When approaching a work by an artist of Prince’s caliber, expectations run high. They have to be; he’s responsible for Purple Rain, one of the best albums ever recorded, as well as at least a half-dozen other albums that are solid runners up. And as a fan of Prince, you try to forget the years having to put up with the “Batdance” and his ill-fated attempts at rapping, because even the New Power Generation had moments of greatness. His latest, HITNRUN Phase Two, is his 39th album, and that kind of longevity doesn’t happen unless the Purple Majesty knows what he is doing. With a career that has only borne a few mis-steps, Prince is seemingly more self-aware at this stage, and knows better than anyone what works best for him.
HITNRUN Phase Two‘s opening track “Baltimore” blends social commentary similar to that found on his Sign O’ the Times album with a more reserved take on funk infused rock. One of the most underrated guitarists in rock music, his tone no longer screams with the wild feedback of an acid-crazed Hendrix, and instead he opts for a cleaner jazz sound until later on in the album when he steps on the gas for the straight-up rocker “Screwdriver.” Even his take on funk this time around has less of a sex-dripping growl and takes root in a J.B.s-style wall of horns.
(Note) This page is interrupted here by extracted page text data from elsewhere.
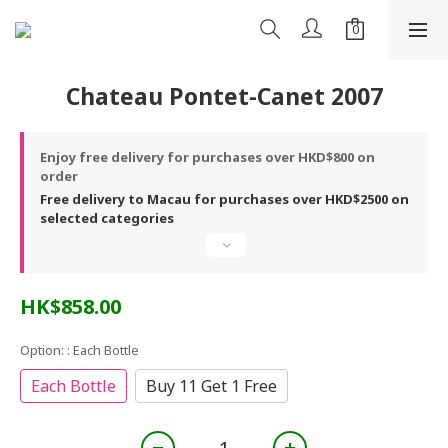
Chateau Pontet-Canet 2007
Enjoy free delivery for purchases over HKD$800 on
order
Free delivery to Macau for purchases over HKD$2500 on
selected categories
HK$858.00
Option:
: Each Bottle
Each Bottle
Buy 11 Get 1 Free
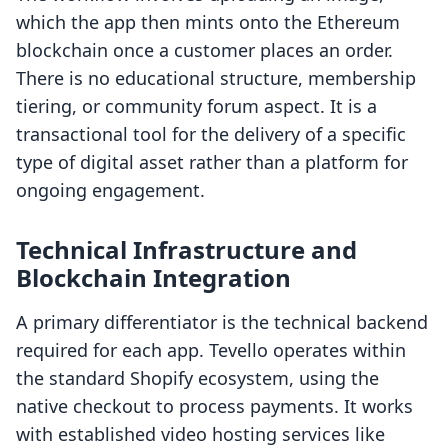
which the app then mints onto the Ethereum
blockchain once a customer places an order.
There is no educational structure, membership
tiering, or community forum aspect. It is a
transactional tool for the delivery of a specific
type of digital asset rather than a platform for
ongoing engagement.
Technical Infrastructure and
Blockchain Integration
A primary differentiator is the technical backend
required for each app. Tevello operates within
the standard Shopify ecosystem, using the
native checkout to process payments. It works
with established video hosting services like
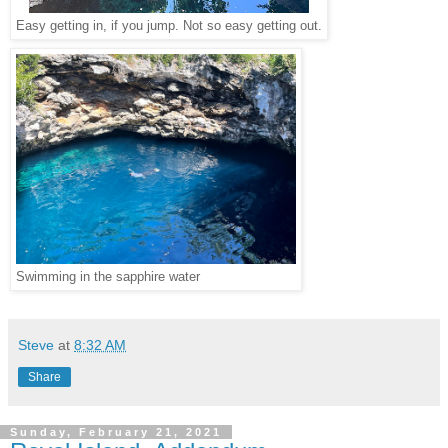
Easy getting in, if you jump. Not so easy getting out.
Swimming in the sapphire water
Steve
at
8:32 AM
Share
Sunday, February 21, 2021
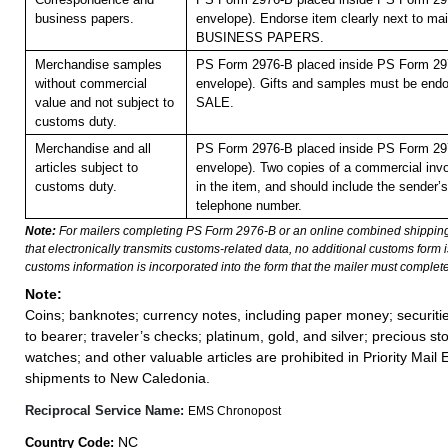
business papers.
envelope). Endorse item clearly next to mail
BUSINESS PAPERS.
Merchandise samples
PS Form 2976-B placed inside PS Form 297
without commercial
envelope).
Gifts and samples must be en
value and not subject to
SALE.
customs duty.
Merchandise and all
PS Form 2976-B placed inside PS Form 297
articles subject to
envelope). Two copies of a commercial inv
customs duty.
in the item, and should include the sender
telephone number.
Note:
For mailers completing PS Form 2976-B or an online combined shippin
that electronically transmits customs-related data, no additional customs form
customs information is incorporated into the form that the mailer must complete
Note:
Coins; banknotes; currency notes, including paper money; securiti
to bearer; traveler’s checks; platinum, gold, and silver; precious st
watches; and other valuable articles are prohibited in Priority Mail 
shipments to New Caledonia.
Reciprocal Service Name:
EMS Chronopost
NC
Country Code:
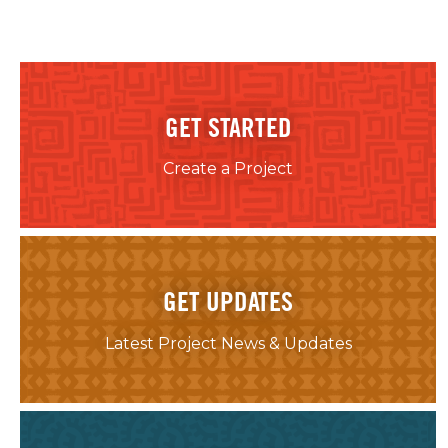
GET STARTED
Create a Project
GET UPDATES
Latest Project News & Updates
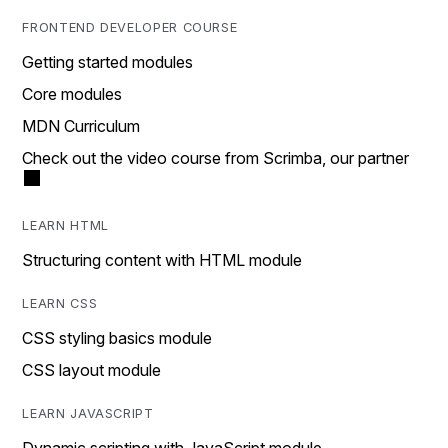
FRONTEND DEVELOPER COURSE
Getting started modules
Core modules
MDN Curriculum
Check out the video course from Scrimba, our partner
LEARN HTML
Structuring content with HTML module
LEARN CSS
CSS styling basics module
CSS layout module
LEARN JAVASCRIPT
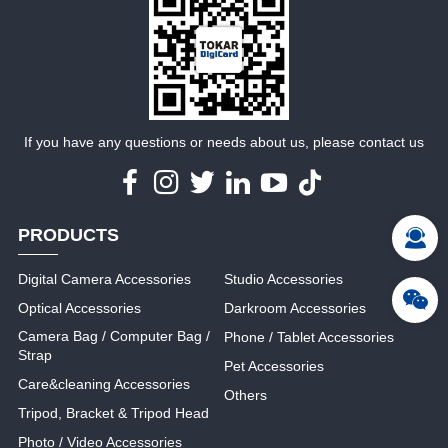
MORE
MORE
If you have any questions or needs about us, please contact us
PRODUCTS
Digital Camera Accessories
Studio Accessories
Optical Accessories
Darkroom Accessories
Camera Bag / Computer Bag /
Phone / Tablet Accessories
Strap
Pet Accessories
Care&cleaning Accessories
Others
Tripod, Bracket & Tripod Head
Photo / Video Accessories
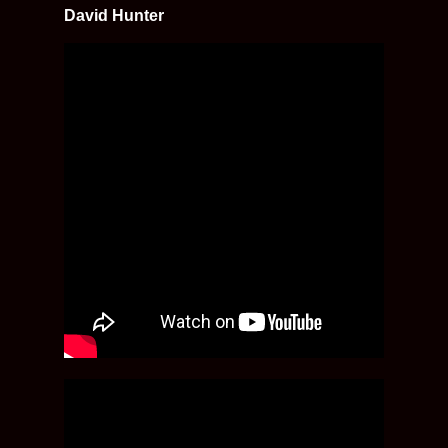
David Hunter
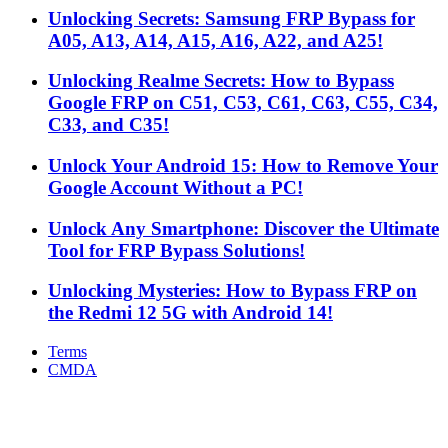
Unlocking Secrets: Samsung FRP Bypass for
A05, A13, A14, A15, A16, A22, and A25!
Unlocking Realme Secrets: How to Bypass
Google FRP on C51, C53, C61, C63, C55, C34,
C33, and C35!
Unlock Your Android 15: How to Remove Your
Google Account Without a PC!
Unlock Any Smartphone: Discover the Ultimate
Tool for FRP Bypass Solutions!
Unlocking Mysteries: How to Bypass FRP on
the Redmi 12 5G with Android 14!
Terms
CMDA
Facebook
X
WhatsApp
Telegram
Back
to
top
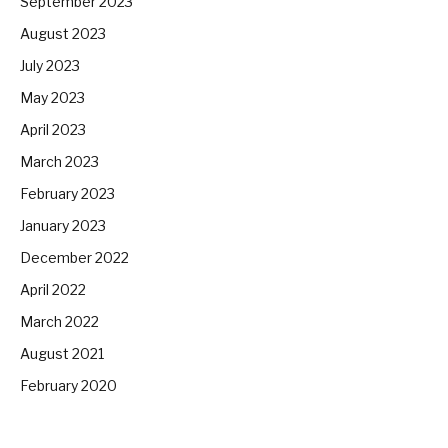
September 2023
August 2023
July 2023
May 2023
April 2023
March 2023
February 2023
January 2023
December 2022
April 2022
March 2022
August 2021
February 2020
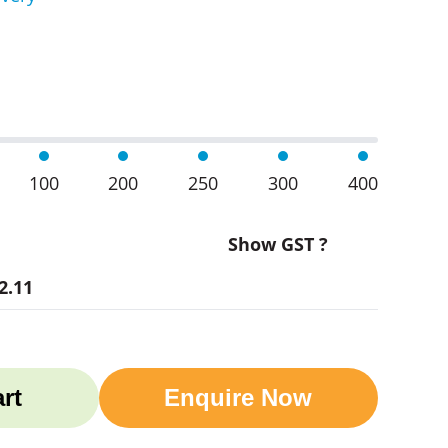
 Sets quantity
100
200
250
300
400
Show GST ?
2.11
rt
Enquire Now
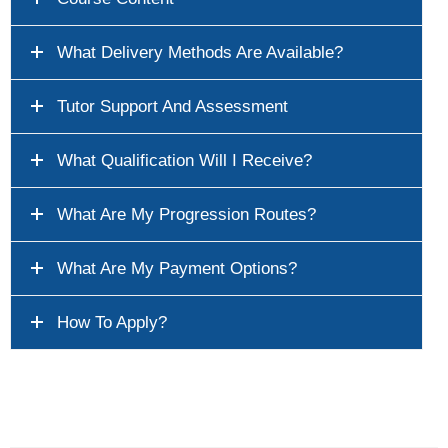
What Delivery Methods Are Available?
Tutor Support And Assessment
What Qualification Will I Receive?
What Are My Progression Routes?
What Are My Payment Options?
How To Apply?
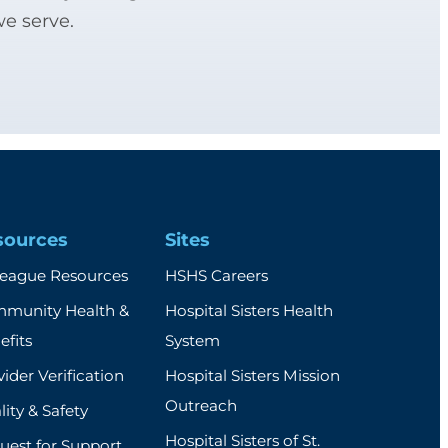
we serve.
sources
Sites
league Resources
HSHS Careers
munity Health &
Hospital Sisters Health
efits
System
ider Verification
Hospital Sisters Mission
Outreach
ity & Safety
Hospital Sisters of St.
uest for Support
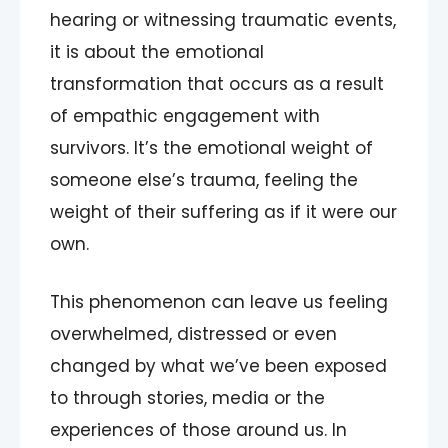
hearing or witnessing traumatic events,
it is about the emotional
transformation that occurs as a result
of empathic engagement with
survivors. It’s the emotional weight of
someone else’s trauma, feeling the
weight of their suffering as if it were our
own.
This phenomenon can leave us feeling
overwhelmed, distressed or even
changed by what we’ve been exposed
to through stories, media or the
experiences of those around us. In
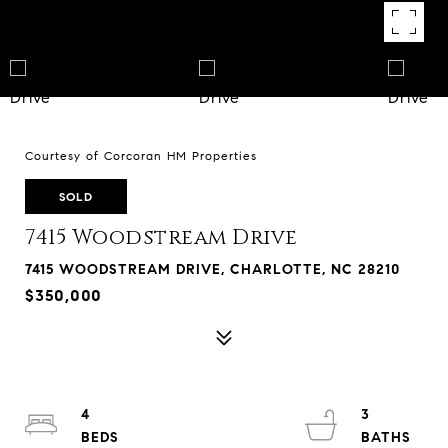
Courtesy of Corcoran HM Properties
SOLD
7415 Woodstream Drive
7415 WOODSTREAM DRIVE, CHARLOTTE, NC 28210
$350,000
4
3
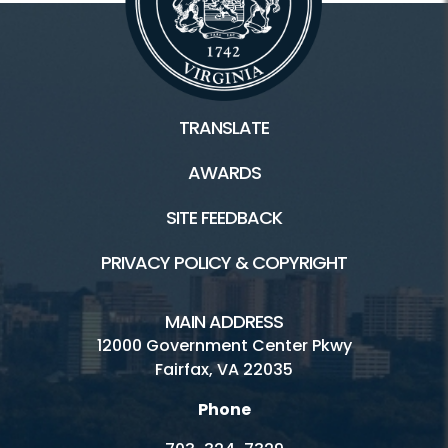
TRANSLATE
AWARDS
SITE FEEDBACK
PRIVACY POLICY & COPYRIGHT
MAIN ADDRESS
12000 Government Center Pkwy
Fairfax, VA 22035
Phone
Even when Prince steers dangerously close to jazz-inflected adult contemporary on “Look at Me, Look At U”, the bass line keeps it thumping amid a flowing stream of improvisational jazz. Despite Prince’s reputation as control freak the album manages to have an organic, almost jammy feel. The bass lays the groundwork for the funk horns of “Stare” and gives a wink with the “Kiss”-like riff. The first taste of ghosts from the ’80s comes by way of “Xtraloveable” with Prince back in the throne at his most classic, with disco laced pre-Purple Rain sounds. It’s the first place on this album where he re-injects the in-your-face sexuality his music oozed with in his glory days. “Groovy Potential ” takes the classic Prince sound just touched upon and runs it through a jazz-infused disco filter.
There’s indulgent R&B balladry in the form of “When She Comes,” complete with the caress of Bacharach-style strings and the Purple One gliding up into his falsetto, but he never reaches for the notes he hit in “Do Me Baby.” In a different corner of the spectrum there’s the funkier fusion-pop of “Black Muse.” It’s still a fairly unconventional take on pop—it’s hard to hear this sitting comfortably next to even “Raspberry Beret” on the radio, but it’s his own version of pop all the same. And here, as in the rest of the album, he proves that he really only has his own shoes to fill. You can never truly get back to the days when we knew the sound of doves crying, but this album finds Prince in a much stronger position than he’s been in years. Maybe it’s worth going back and listening to some of the albums I missed out on after Crystal Ball after all.